**Exercise**
All of the data should be reproduced word for word, though its pictures must be omitted.

[Dataset excerpts]
==========

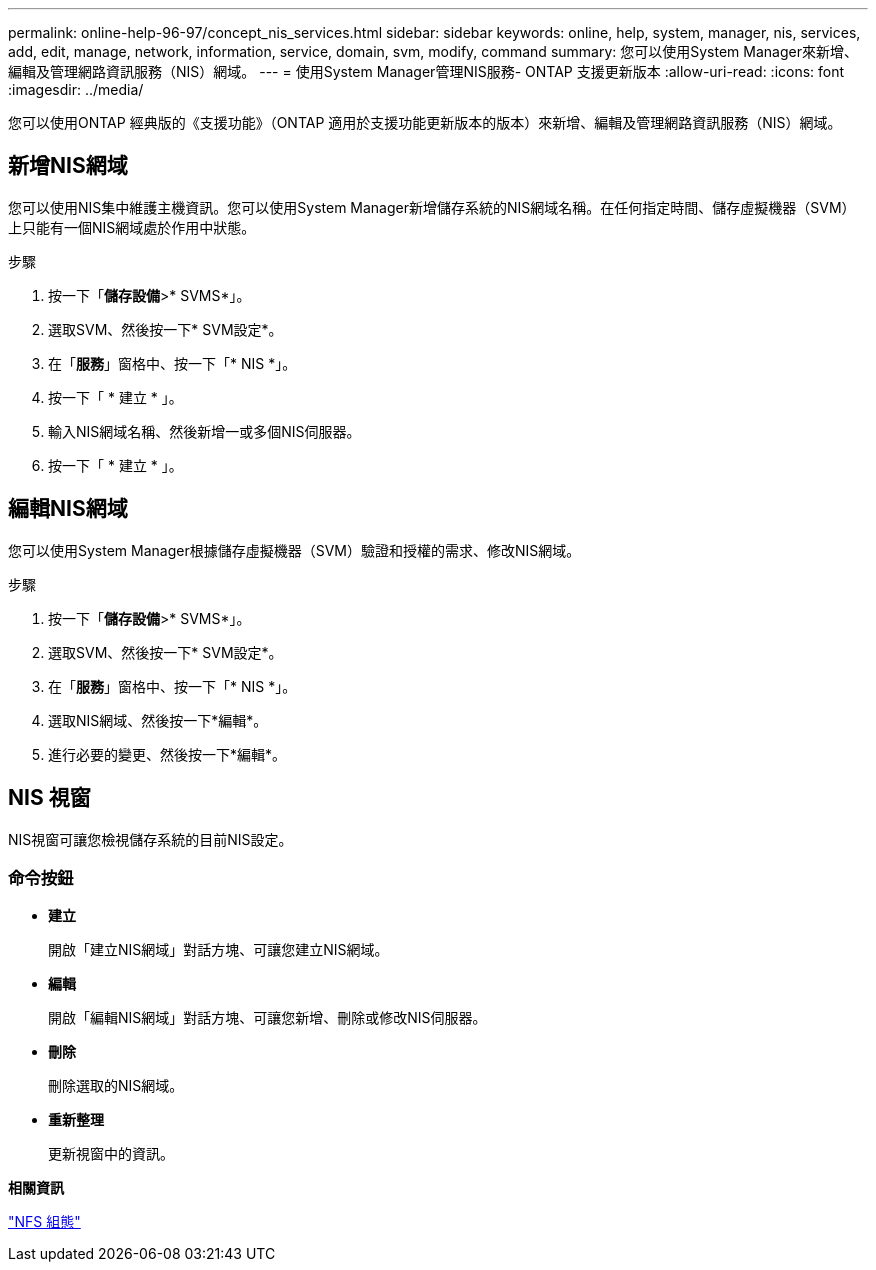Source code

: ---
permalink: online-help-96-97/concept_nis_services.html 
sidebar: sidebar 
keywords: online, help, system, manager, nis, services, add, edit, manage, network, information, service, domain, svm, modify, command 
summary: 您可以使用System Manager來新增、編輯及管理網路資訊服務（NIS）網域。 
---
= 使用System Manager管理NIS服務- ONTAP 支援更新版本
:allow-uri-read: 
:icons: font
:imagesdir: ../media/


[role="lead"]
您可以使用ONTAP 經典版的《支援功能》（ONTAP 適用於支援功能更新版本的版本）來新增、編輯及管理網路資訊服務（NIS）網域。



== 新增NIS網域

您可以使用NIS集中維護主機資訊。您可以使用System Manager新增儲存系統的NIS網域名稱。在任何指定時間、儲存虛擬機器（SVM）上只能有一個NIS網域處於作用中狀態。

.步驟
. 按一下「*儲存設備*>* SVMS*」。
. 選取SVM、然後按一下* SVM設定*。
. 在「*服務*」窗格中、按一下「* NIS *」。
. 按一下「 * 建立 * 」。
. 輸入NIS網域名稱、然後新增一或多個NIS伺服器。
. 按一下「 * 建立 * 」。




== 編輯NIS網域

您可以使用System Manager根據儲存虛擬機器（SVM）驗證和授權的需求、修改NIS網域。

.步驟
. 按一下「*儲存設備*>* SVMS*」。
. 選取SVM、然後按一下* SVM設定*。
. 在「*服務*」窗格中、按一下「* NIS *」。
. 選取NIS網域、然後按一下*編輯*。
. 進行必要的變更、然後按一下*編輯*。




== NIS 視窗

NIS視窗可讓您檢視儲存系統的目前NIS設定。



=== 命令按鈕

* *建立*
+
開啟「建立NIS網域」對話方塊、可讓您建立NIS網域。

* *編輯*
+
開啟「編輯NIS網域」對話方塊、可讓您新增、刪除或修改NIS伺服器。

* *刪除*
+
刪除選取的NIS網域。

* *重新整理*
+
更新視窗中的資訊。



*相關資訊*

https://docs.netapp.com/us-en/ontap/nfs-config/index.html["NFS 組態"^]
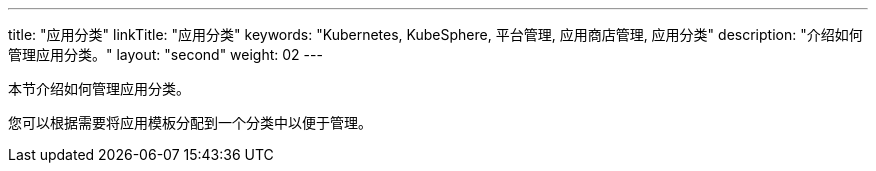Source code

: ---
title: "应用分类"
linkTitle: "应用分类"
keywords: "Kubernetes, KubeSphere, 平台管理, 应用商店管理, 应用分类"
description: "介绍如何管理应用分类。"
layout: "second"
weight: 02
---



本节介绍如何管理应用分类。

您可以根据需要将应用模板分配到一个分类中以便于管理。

==========

**Exercise answer**
Source code

: ---
permalink: online-help-96-97/concept_nis_services.html 
sidebar: sidebar 
keywords: online, help, system, manager, nis, services, add, edit, manage, network, information, service, domain, svm, modify, command 
summary: 您可以使用System Manager來新增、編輯及管理網路資訊服務（NIS）網域。 
---
= 使用System Manager管理NIS服務- ONTAP 支援更新版本
:allow-uri-read: 
:icons: font
:imagesdir: ../media/


[role="lead"]
您可以使用ONTAP 經典版的《支援功能》（ONTAP 適用於支援功能更新版本的版本）來新增、編輯及管理網路資訊服務（NIS）網域。



== 新增NIS網域

您可以使用NIS集中維護主機資訊。您可以使用System Manager新增儲存系統的NIS網域名稱。在任何指定時間、儲存虛擬機器（SVM）上只能有一個NIS網域處於作用中狀態。

.步驟
. 按一下「*儲存設備*>* SVMS*」。
. 選取SVM、然後按一下* SVM設定*。
. 在「*服務*」窗格中、按一下「* NIS *」。
. 按一下「 * 建立 * 」。
. 輸入NIS網域名稱、然後新增一或多個NIS伺服器。
. 按一下「 * 建立 * 」。




== 編輯NIS網域

您可以使用System Manager根據儲存虛擬機器（SVM）驗證和授權的需求、修改NIS網域。

.步驟
. 按一下「*儲存設備*>* SVMS*」。
. 選取SVM、然後按一下* SVM設定*。
. 在「*服務*」窗格中、按一下「* NIS *」。
. 選取NIS網域、然後按一下*編輯*。
. 進行必要的變更、然後按一下*編輯*。




== NIS 視窗

NIS視窗可讓您檢視儲存系統的目前NIS設定。



=== 命令按鈕

* *建立*
+
開啟「建立NIS網域」對話方塊、可讓您建立NIS網域。

* *編輯*
+
開啟「編輯NIS網域」對話方塊、可讓您新增、刪除或修改NIS伺服器。

* *刪除*
+
刪除選取的NIS網域。

* *重新整理*
+
更新視窗中的資訊。



*相關資訊*

https://docs.netapp.com/us-en/ontap/nfs-config/index.html["NFS 組態"^]
Source code

: ---
title: "应用分类"
linkTitle: "应用分类"
keywords: "Kubernetes, KubeSphere, 平台管理, 应用商店管理, 应用分类"
description: "介绍如何管理应用分类。"
layout: "second"
weight: 02
---



本节介绍如何管理应用分类。

您可以根据需要将应用模板分配到一个分类中以便于管理。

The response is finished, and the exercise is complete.